» **PROBLEM REQUIREMENTS**
Output the listing word for word, minus pictures.

» **DATA**
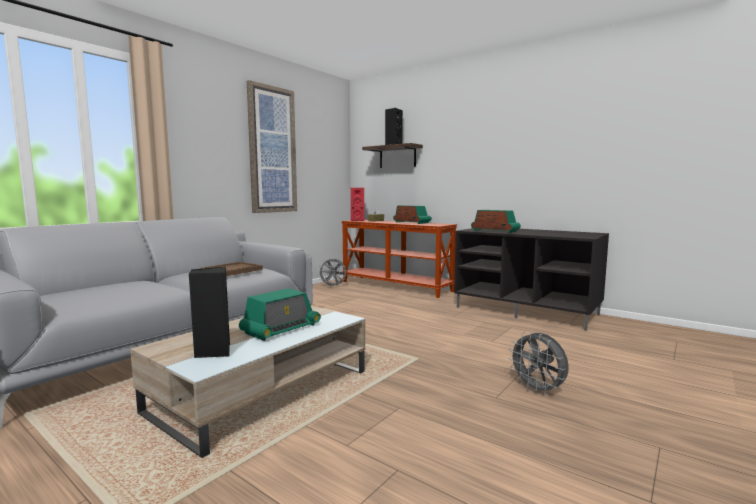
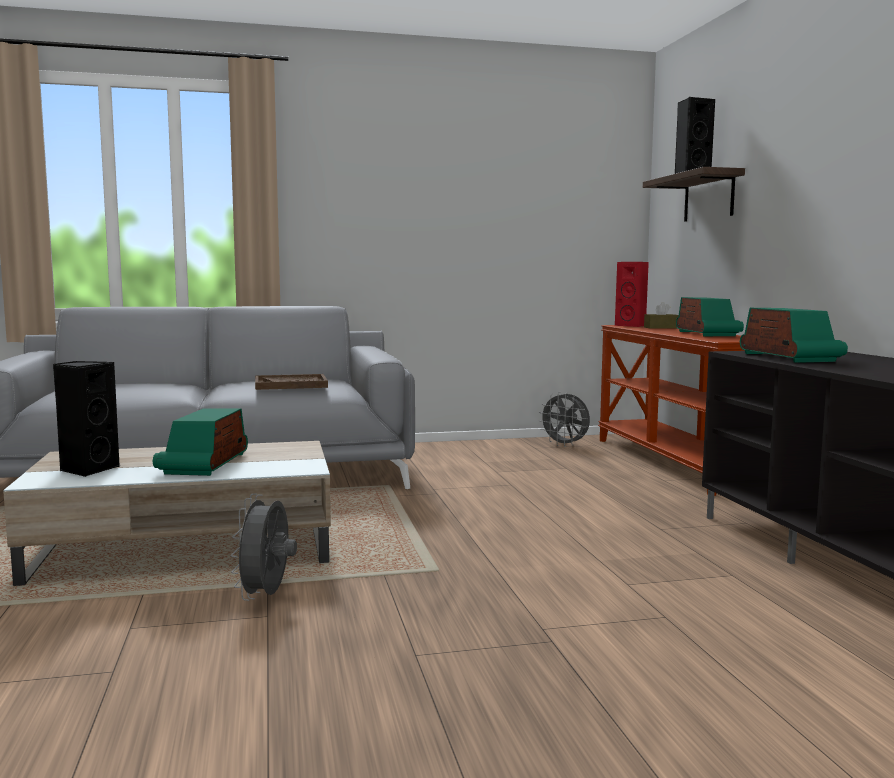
camera: 40 degrees right, 0 degrees up
radio [239,288,321,341] -> radio turned 105 degrees clockwise [153,408,248,476]
picture [247,80,297,213] -> none
grey fan [508,331,569,396] -> grey fan moved to [231,493,297,601]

» **TASK RESULT**
camera: 40 degrees right, 0 degrees up
radio [239,288,321,341] -> radio turned 105 degrees clockwise [153,408,248,476]
picture [247,80,297,213] -> none
grey fan [508,331,569,396] -> grey fan moved to [231,493,297,601]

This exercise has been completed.